* _Selected excerpt_:
>>>>
Frank Farian (born Franz Reuther; 18 July 1941) is a German record producer, musician, singer and songwriter, who founded the 1970s disco-pop group Boney M., the Latin pop band No Mercy and the pop band Milli Vanilli. He frequently created vocal groups in which the publicised members merely lip-synced to songs sung by session members. He owns the record label MCI and several subsidiaries. Over the course of his career, Farian has sold over 850 million records and earned 800 gold and platinum certifications.

Career 
Farian started as a trained cook before moving into the music industry. In April 1967, he released a cover of Otis Redding's "Mr. Pitiful" under the name "Frankie Farian". In 1976, Farian's German-language cover of Dickey Lee's "Rocky" stayed at No. 1 for four weeks and received gold certification.

Boney M.
<<<<
* _Problems to work on_:
1. Reproduce the part of the Frank Farian passage that opens with the words "Frank Farian (born" and closes with "received gold certification.".
2. List every musical group that the Frank Farian passage says he founded.

* _Data supplied_:
>>>>
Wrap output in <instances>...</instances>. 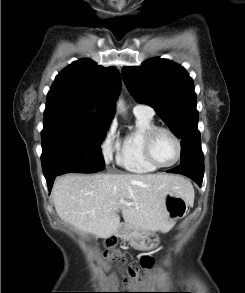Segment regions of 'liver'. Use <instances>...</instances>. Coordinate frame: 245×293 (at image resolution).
<instances>
[{
    "instance_id": "6515ba94",
    "label": "liver",
    "mask_w": 245,
    "mask_h": 293,
    "mask_svg": "<svg viewBox=\"0 0 245 293\" xmlns=\"http://www.w3.org/2000/svg\"><path fill=\"white\" fill-rule=\"evenodd\" d=\"M175 193L192 205L194 191L182 177L169 174H67L56 179L52 197L58 216L82 232L109 238L125 226L151 232L172 227L166 210L167 194ZM132 203L125 205L120 202Z\"/></svg>"
}]
</instances>
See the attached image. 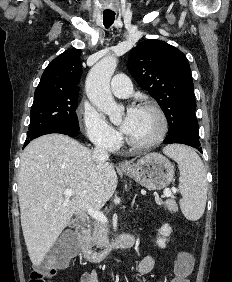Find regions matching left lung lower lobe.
Wrapping results in <instances>:
<instances>
[{
    "label": "left lung lower lobe",
    "mask_w": 232,
    "mask_h": 282,
    "mask_svg": "<svg viewBox=\"0 0 232 282\" xmlns=\"http://www.w3.org/2000/svg\"><path fill=\"white\" fill-rule=\"evenodd\" d=\"M172 143L186 144L197 148L200 152H202L199 142V133L182 131L174 126H171L169 129V134L164 140V144Z\"/></svg>",
    "instance_id": "0a47b994"
}]
</instances>
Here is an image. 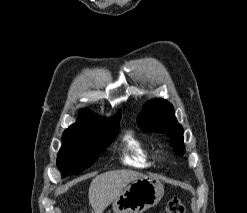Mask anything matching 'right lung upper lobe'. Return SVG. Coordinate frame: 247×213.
I'll return each mask as SVG.
<instances>
[{
    "mask_svg": "<svg viewBox=\"0 0 247 213\" xmlns=\"http://www.w3.org/2000/svg\"><path fill=\"white\" fill-rule=\"evenodd\" d=\"M120 114L107 120L106 118L96 117L92 112L85 109L77 122L71 125L63 135H86L99 131L101 128L113 126L120 122Z\"/></svg>",
    "mask_w": 247,
    "mask_h": 213,
    "instance_id": "cb5924a9",
    "label": "right lung upper lobe"
}]
</instances>
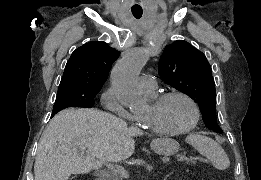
<<<<
* _Answers below_:
1.
Frank Farian (born Franz Reuther; 18 July 1941) is a German record producer, musician, singer and songwriter, who founded the 1970s disco-pop group Boney M., the Latin pop band No Mercy and the pop band Milli Vanilli. He frequently created vocal groups in which the publicised members merely lip-synced to songs sung by session members. He owns the record label MCI and several subsidiaries. Over the course of his career, Farian has sold over 850 million records and earned 800 gold and platinum certifications.

Career 
Farian started as a trained cook before moving into the music industry. In April 1967, he released a cover of Otis Redding's "Mr. Pitiful" under the name "Frankie Farian". In 1976, Farian's German-language cover of Dickey Lee's "Rocky" stayed at No. 1 for four weeks and received gold certification.

2.
Boney M.
No Mercy
Milli Vanilli